National League of the North
The group was founded in May 1928 on the basis of a radical programme for the "National Unification of Ireland". It was in part an attempt to bring together the supporters of Joe Devlin and Cahir Healy, who were the leading figures in the Nationalist Party.
At the 1933 Northern Ireland general election, in addition to supporting most Nationalist Party candidates, the group stood Gerry Lennon in South Armagh. He was unsuccessful, but did beat the official Nationalist. The League had become inactive by the mid-1930s.
In 1936, Paddy Maxwell founded the Irish Union Association (IUA), aiming to revive the NLN platform. Although it gained the support of most Nationalist Party Members of Parliament, T. J. Campbell and Richard Byrne did not join. The group failed to make an impact, and by early 1937, Healy was suggesting that the group should be allowed to fade away. In October, Maxwell proposed reinvigorating the League by holding an Ard Fheis, but Healy opposed this, and the group was instead allowed to become moribund.

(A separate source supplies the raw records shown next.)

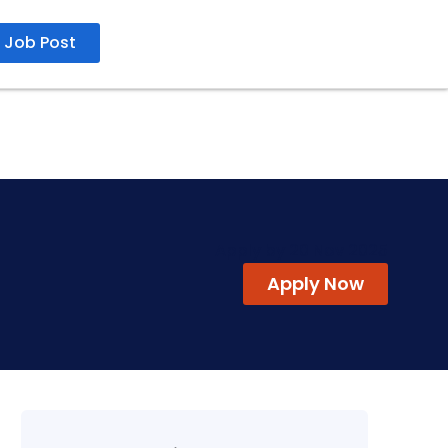
Job Post
Apply by 20 Nov 2025
Apply Now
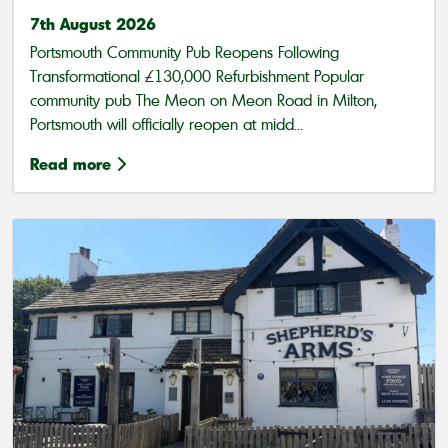
7th August 2026
Portsmouth Community Pub Reopens Following
Transformational £130,000 Refurbishment Popular
community pub The Meon on Meon Road in Milton,
Portsmouth will officially reopen at midd...
Read more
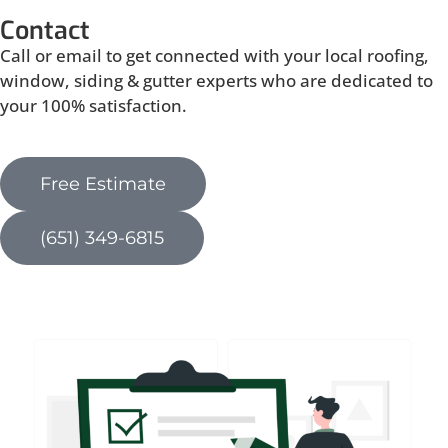
Contact
Call or email to get connected with your local roofing,
window, siding & gutter experts who are dedicated to
your 100% satisfaction.
Free Estimate
(651) 349-6815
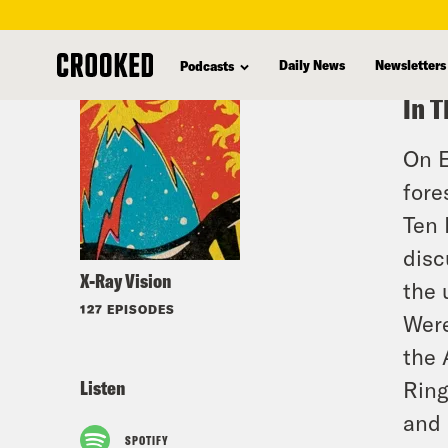
skip
to
Daily News
Newsletters
Podcasts
main
In T
content
On E
fore
Ten 
disc
X-Ray Vision
the
127 EPISODES
Were
the 
Listen
Ring
and 
SPOTIFY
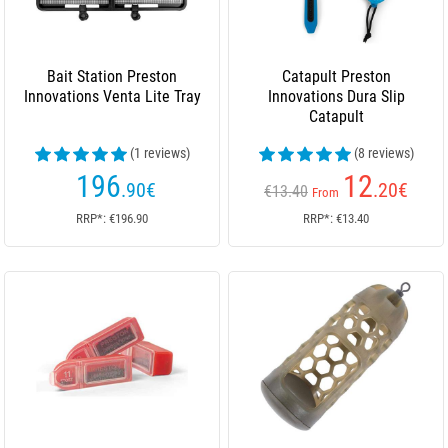
Bait Station Preston
Catapult Preston
Innovations Venta Lite Tray
Innovations Dura Slip
Catapult
(1 reviews)
(8 reviews)
196
12
.90
€
.20
€
€13.40
From
RRP*: €196.90
RRP*: €13.40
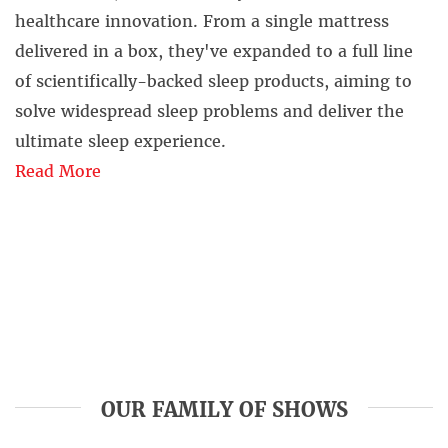
healthcare innovation. From a single mattress
delivered in a box, they've expanded to a full line
of scientifically-backed sleep products, aiming to
solve widespread sleep problems and deliver the
ultimate sleep experience.
Read More
OUR FAMILY OF SHOWS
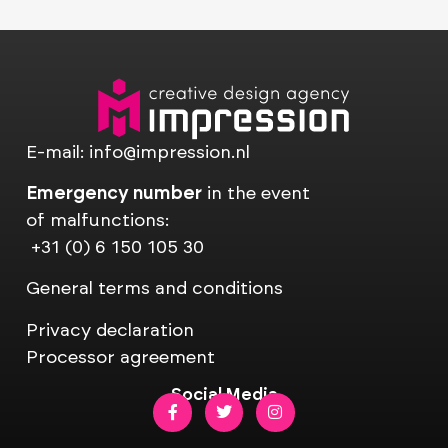
E-mail:
info@impression.nl
Emergency number
in the event
of malfunctions:
+31 (0) 6 150 105 30
General terms and conditions
Privacy declaration
Processor agreement
Social Media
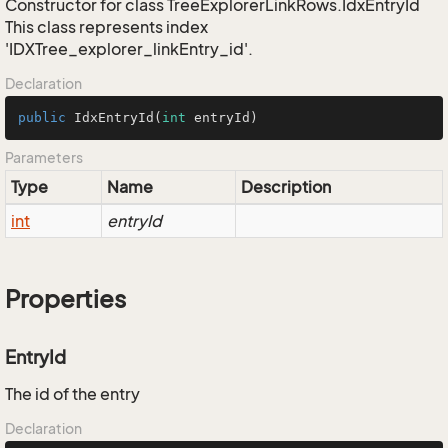
Constructor for class TreeExplorerLinkRows.IdxEntryId
This class represents index
'IDXTree_explorer_linkEntry_id'.
Declaration
public
IdxEntryId
(
int
 entryId)
Parameters
Type
Name
Description
int
entryId
Properties
EntryId
The id of the entry
Declaration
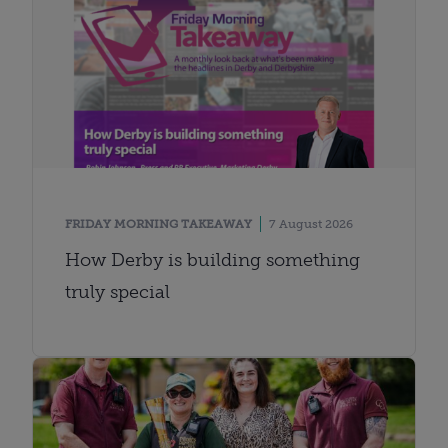
FRIDAY MORNING TAKEAWAY
7 August 2026
How Derby is building something
truly special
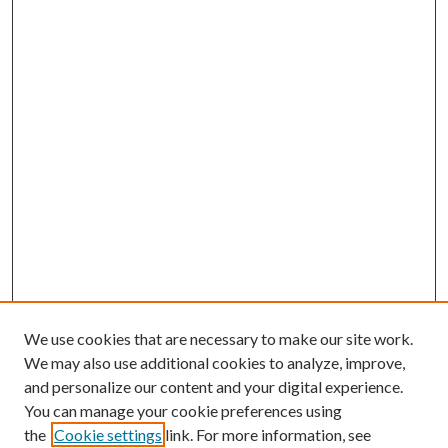
We use cookies that are necessary to make our site work.
We may also use additional cookies to analyze, improve,
and personalize our content and your digital experience.
You can manage your cookie preferences using
the
Cookie settings
link. For more information, see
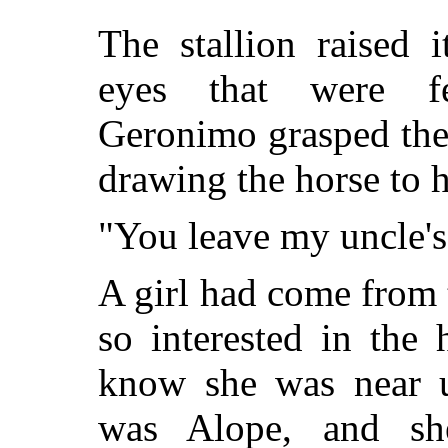
The stallion raised 
eyes that were fe
Geronimo grasped the
drawing the horse t
"You leave my uncle's
A girl had come from
so interested in the
know she was near u
was Alope, and she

In 1938, the IUA was superseded when Éamon de Valera founded an Anti-Partition League. The group organised a speaker tour of Britain with speakers from Fianna Fáil and the Nationalist Party, including Healy and Anthony Mulvey. However, the Irish Republican Army started their Sabotage Campaign, which hardened British attitudes against the cause of Irish unification, and the project was dropped with the start of World War II.
After the disbanding of the IUA, there was no rank-and-file nationalist group in Northern Ireland until the launch of the Irish Anti-Partition League in 1945.